A £7.1 million restoration project at Stanmer Park has been completed.
The six year project has restored some of the park’s listed farm buildings and ponds around the estate, including the stables and the walled garden, which is now called One Garden.
The changes include managed car parks to replace ad hoc parking along the entrance road, with revenue partially going back into the maintenance of the park.
Funding came from a £4 million grant from The National Lottery, topped up with investment from Brighton and Hove City Council, Plumpton College and the South Downs National Park Authority.
Councillor Tim Rowkins, chair of the new City Environment, South Downs and The Sea Committee, said: “As the city’s largest park and the gateway to the South Downs National Park, Stanmer is a real treasure and we’re lucky to have such a beautiful and historically significant park within our city.
“Everyone involved came together to invest in Stanmer Park and create a more accessible experience for visitors, whether you’re cycling around the estate, walking through the woodlands or having lunch at the restaurant in One Garden.
“Preserving the estate’s history was a key part of the project and the parks team have delivered fantastic improvements across Stanmer.
“With the six-year project now coming to a close, we’re entering an exciting new era for Stanmer Park. We hope residents and visitors take an opportunity to visit this summer and enjoy all that Stanmer has to offer.”
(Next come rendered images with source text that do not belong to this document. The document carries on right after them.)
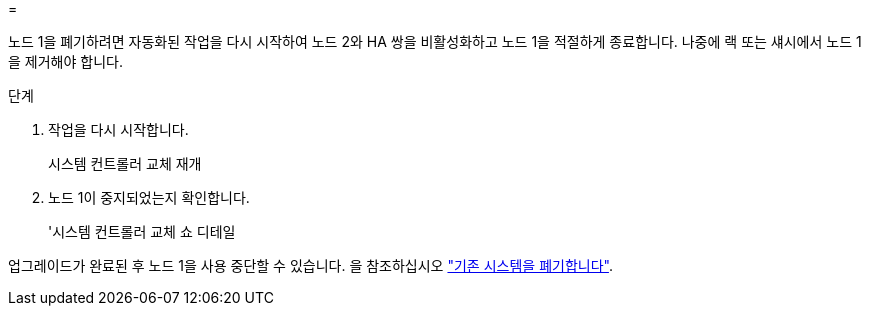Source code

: = 


노드 1을 폐기하려면 자동화된 작업을 다시 시작하여 노드 2와 HA 쌍을 비활성화하고 노드 1을 적절하게 종료합니다. 나중에 랙 또는 섀시에서 노드 1을 제거해야 합니다.

.단계
. 작업을 다시 시작합니다.
+
시스템 컨트롤러 교체 재개

. 노드 1이 중지되었는지 확인합니다.
+
'시스템 컨트롤러 교체 쇼 디테일



업그레이드가 완료된 후 노드 1을 사용 중단할 수 있습니다. 을 참조하십시오 link:decommission_old_system.html["기존 시스템을 폐기합니다"].
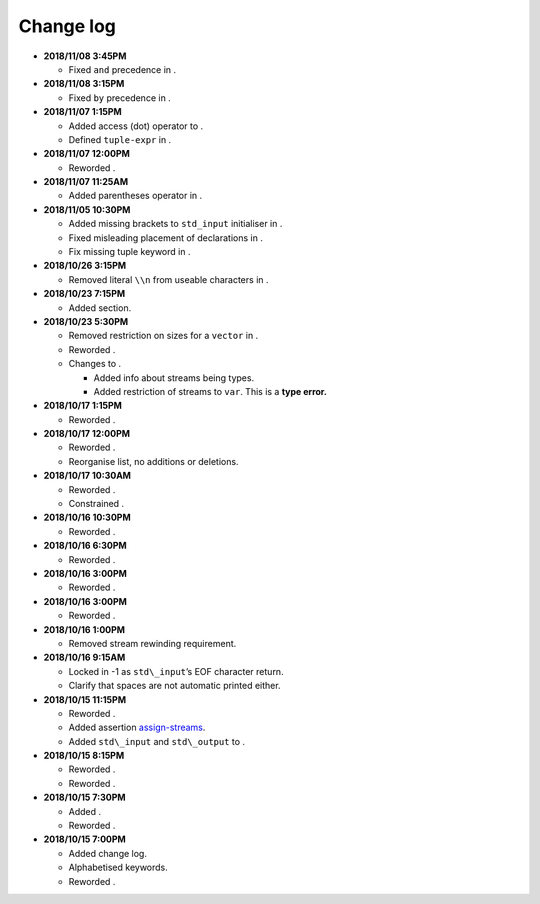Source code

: .. _sec:changelog:

Change log
==========

-  **2018/11/08 3:45PM**

   -  Fixed ``and`` precedence in .

-  **2018/11/08 3:15PM**

   -  Fixed ``by`` precedence in .

-  **2018/11/07 1:15PM**

   -  Added access (dot) operator to .

   -  Defined ``tuple-expr`` in .

-  **2018/11/07 12:00PM**

   -  Reworded .

-  **2018/11/07 11:25AM**

   -  Added parentheses operator in .

-  **2018/11/05 10:30PM**

   -  Added missing brackets to ``std_input`` initialiser in .

   -  Fixed misleading placement of declarations in .

   -  Fix missing tuple keyword in .

-  **2018/10/26 3:15PM**

   -  Removed literal ``\\n`` from useable characters in .

-  **2018/10/23 7:15PM**

   -  Added section.

-  **2018/10/23 5:30PM**

   -  Removed restriction on sizes for a ``vector`` in .

   -  Reworded .

   -  Changes to .

      -  Added info about streams being types.

      -  Added restriction of streams to ``var``. This is a **type
         error.**

-  **2018/10/17 1:15PM**

   -  Reworded .

-  **2018/10/17 12:00PM**

   -  Reworded .

   -  Reorganise list, no additions or deletions.

-  **2018/10/17 10:30AM**

   -  Reworded .

   -  Constrained .

-  **2018/10/16 10:30PM**

   -  Reworded .

-  **2018/10/16 6:30PM**

   -  Reworded .

-  **2018/10/16 3:00PM**

   -  Reworded .

-  **2018/10/16 3:00PM**

   -  Reworded .

-  **2018/10/16 1:00PM**

   -  Removed stream rewinding requirement.

-  **2018/10/16 9:15AM**

   -  Locked in -1 as ``std\_input``\ ’s EOF character return.

   -  Clarify that spaces are not automatic printed either.

-  **2018/10/15 11:15PM**

   -  Reworded .

   -  Added assertion `assign-streams <#assign-streams>`__.

   -  Added ``std\_input`` and ``std\_output`` to .

-  **2018/10/15 8:15PM**

   -  Reworded .

   -  Reworded .

-  **2018/10/15 7:30PM**

   -  Added .

   -  Reworded .

-  **2018/10/15 7:00PM**

   -  Added change log.

   -  Alphabetised keywords.

   -  Reworded .

.. |image| image:: static/GazpreaLogo.png

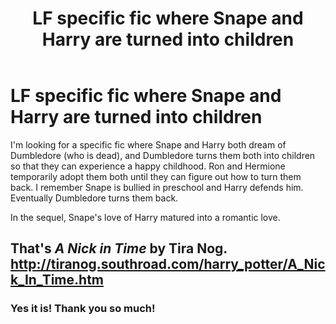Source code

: #+TITLE: LF specific fic where Snape and Harry are turned into children

* LF specific fic where Snape and Harry are turned into children
:PROPERTIES:
:Author: purpleyuan
:Score: 0
:DateUnix: 1548605727.0
:DateShort: 2019-Jan-27
:FlairText: Request
:END:
I'm looking for a specific fic where Snape and Harry both dream of Dumbledore (who is dead), and Dumbledore turns them both into children so that they can experience a happy childhood. Ron and Hermione temporarily adopt them both until they can figure out how to turn them back. I remember Snape is bullied in preschool and Harry defends him. Eventually Dumbledore turns them back.

In the sequel, Snape's love of Harry matured into a romantic love.


** That's /A Nick in Time/ by Tira Nog. [[http://tiranog.southroad.com/harry_potter/A_Nick_In_Time.htm]]
:PROPERTIES:
:Score: 7
:DateUnix: 1548606848.0
:DateShort: 2019-Jan-27
:END:

*** Yes it is! Thank you so much!
:PROPERTIES:
:Author: purpleyuan
:Score: 0
:DateUnix: 1548607112.0
:DateShort: 2019-Jan-27
:END:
Listed farm buildings which had fallen into disrepair have been restored, with the farmyard now open to the public for the first time.
Volunteers have helped maintain new areas of coppiced woodland, where trees are cut on a regular cycle to preserve biodiversity.
Amphibian charity, Froglife, helped to restore dew ponds around the estate to encourage and support amphibians and insect life.
Work to the bridleway around the estate is ongoing, with funding from National Highways to create a cycling and walking route.
At One Garden Brighton, the Grade II listed brick and flint heritage walls have been repaired and an all-seasons garden, pollinator garden and medicinal garden have been built.
One Garden is now looking to restore the Palm House, a greenhouse which used to grow and display native and tropical plants, so it can open to visitors in 2024.
Around 500,000 people visit the green-flag award winning Stanmer Park annually.
The park itself is a grade II registered landscape, including the grade I listed Stanmer House and 25 grade II listed buildings and structures.
Stuart McLeod, from the National Lottery Heritage Fund, said: “We are thrilled to celebrate the completion of works at the Stanmer Estate.
“Thanks to money raised by National Lottery players, a £4 million grant helped to restore this historically important 18th Century landscape and buildings.
“With community at the heart of the restoration, this ambitious makeover ensures that Stanmer Park will be enjoyed by visitors and its local community for many years to come.”